Quienes me conocen saben que no puedo quedarme con piedras que me tallen el zapato. Y aplica para todos los contextos de mi vida, incluyendo los laborales. Quizás de los más difíciles de afrontar, por miedo a perder el empleo, al rechazo de los jefes, etc. Los míos saben que por fortuna siempre he tenido la capacidad de manifestar mis dolores, y mis puntos de vista contrarios, así no gocen de aceptación.
Una de las cosas que detonó esta columna fue un episodio de acoso que sufrí días atrás, a manos de un personaje ebrio, conocido mío por temas laborales. Me sentí absolutamente vulnerada, e inexplicablemente, con todas las canas que tengo, me paralicé, fue un rato muy desagradable, pero por fortuna encontré en el mismo espacio unos ángeles salvadores. Particularmente, una mujer que acababa de conocer, y que al darse cuenta del acoso evidente, buscó la manera de protegerme. Reconforta saber que como sociedad ya leemos las alarmas y actuamos ante estos casos.
Mi sensación de impotencia y rabia al otro día estaba a tope, así que me dije, con esto no me quedo. Decidí tener una incómoda conversación con el personaje en cuestión, no faltó quien me dijera, “no se desgaste, estaba borracho”. Pero mi sentimiento fue más fuerte que eso, porque además sin saber si le fuera a importar o no, era una conversación que tenía que dar por mí, y por otras mujeres, porque terminé viéndolo como una pedagogía necesaria para un hombre que también fue criado en una cultura patriarcal, y que con mucha vergüenza, pues no se esperaba mi llamada, hizo su acto de contrición, y reconoció que no le gustaría que lo que me hizo a mí, se lo hicieran a su hija.
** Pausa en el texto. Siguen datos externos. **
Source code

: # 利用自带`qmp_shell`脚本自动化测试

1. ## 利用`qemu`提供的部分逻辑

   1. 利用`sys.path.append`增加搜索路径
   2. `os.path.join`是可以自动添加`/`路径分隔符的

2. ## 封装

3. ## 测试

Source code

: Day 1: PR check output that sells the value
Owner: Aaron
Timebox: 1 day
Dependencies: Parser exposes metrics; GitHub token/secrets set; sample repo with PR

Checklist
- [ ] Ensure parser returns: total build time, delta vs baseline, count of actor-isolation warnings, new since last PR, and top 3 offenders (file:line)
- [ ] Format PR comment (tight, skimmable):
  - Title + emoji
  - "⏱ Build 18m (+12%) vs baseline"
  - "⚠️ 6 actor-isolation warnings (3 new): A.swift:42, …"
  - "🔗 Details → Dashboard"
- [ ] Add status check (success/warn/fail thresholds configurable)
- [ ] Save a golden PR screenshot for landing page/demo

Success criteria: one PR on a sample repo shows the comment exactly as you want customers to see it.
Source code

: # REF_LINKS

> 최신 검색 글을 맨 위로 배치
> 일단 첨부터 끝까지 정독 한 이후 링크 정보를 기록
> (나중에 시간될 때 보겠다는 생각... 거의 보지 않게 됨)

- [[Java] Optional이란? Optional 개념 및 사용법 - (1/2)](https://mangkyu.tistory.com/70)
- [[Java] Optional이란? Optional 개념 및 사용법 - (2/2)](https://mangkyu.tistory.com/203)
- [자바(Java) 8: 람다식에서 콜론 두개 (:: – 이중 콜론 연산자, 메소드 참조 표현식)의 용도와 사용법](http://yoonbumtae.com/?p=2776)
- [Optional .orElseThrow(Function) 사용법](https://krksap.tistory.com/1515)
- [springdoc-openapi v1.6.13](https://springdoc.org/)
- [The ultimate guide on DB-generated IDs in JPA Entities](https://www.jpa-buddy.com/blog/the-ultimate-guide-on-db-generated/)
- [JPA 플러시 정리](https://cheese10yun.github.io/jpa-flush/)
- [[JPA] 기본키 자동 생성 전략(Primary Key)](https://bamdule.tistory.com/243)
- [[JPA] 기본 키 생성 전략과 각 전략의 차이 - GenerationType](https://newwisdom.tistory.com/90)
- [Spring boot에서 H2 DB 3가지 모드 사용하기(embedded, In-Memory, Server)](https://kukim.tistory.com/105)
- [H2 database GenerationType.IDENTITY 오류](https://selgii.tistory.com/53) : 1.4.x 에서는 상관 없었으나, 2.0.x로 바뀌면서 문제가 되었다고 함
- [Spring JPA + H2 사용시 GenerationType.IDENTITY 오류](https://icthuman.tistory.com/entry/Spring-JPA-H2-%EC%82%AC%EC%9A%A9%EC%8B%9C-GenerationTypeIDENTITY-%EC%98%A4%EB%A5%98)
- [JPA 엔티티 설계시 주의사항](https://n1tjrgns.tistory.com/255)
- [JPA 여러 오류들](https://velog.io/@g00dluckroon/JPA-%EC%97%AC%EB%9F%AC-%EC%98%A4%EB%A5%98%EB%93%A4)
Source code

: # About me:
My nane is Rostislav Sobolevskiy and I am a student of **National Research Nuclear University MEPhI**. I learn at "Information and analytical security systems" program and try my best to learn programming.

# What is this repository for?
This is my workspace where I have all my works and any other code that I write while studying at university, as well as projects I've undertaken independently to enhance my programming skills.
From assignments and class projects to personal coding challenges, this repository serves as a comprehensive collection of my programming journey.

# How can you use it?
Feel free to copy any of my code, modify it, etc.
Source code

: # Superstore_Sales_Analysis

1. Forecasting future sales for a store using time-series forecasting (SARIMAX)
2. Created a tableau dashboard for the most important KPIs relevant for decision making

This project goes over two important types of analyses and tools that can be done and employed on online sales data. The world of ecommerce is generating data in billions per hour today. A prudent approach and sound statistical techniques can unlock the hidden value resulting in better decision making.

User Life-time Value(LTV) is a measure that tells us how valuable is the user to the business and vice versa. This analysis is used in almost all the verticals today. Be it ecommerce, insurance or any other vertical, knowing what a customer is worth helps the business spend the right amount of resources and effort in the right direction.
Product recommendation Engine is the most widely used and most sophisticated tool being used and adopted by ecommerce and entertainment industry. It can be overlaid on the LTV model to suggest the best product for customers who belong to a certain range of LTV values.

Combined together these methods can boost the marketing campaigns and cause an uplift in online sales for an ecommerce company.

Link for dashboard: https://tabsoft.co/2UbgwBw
Así que fue una conversación con un final feliz, y al parecer, con lecciones aprendidas.
Sin duda la base de la solución de conflictos es el diálogo, en todos los contextos: laborales, organizacionales, familiares, de pareja, personales y con uno mismo. No hay que temer a decir las cosas como son, como dirían las abuelas: “al pan pan y al vino vino”. Pero lastimosamente mucha gente prefiere tragar entero, o que no le digan la verdad, porque la sociedad del mutuo elogio es más reconfortante.
Guillermo Orlando Sierra, exrector de la Universidad de Manizales, dice que hay que tomar tinto con la gente. Y yo le sumo, que hay que tener conversaciones controversiales, maduras y racionales; cuando se necesiten y con el que sea. Como dice Piero en ‘Soy pan, Soy más’: “Hay que sacarlo todo afuera, como la primavera, nadie quiere que adentro algo se muera, hablar mirándose a los ojos, sacar lo que se puede afuera, para que adentro nazcan cosas nuevas…”.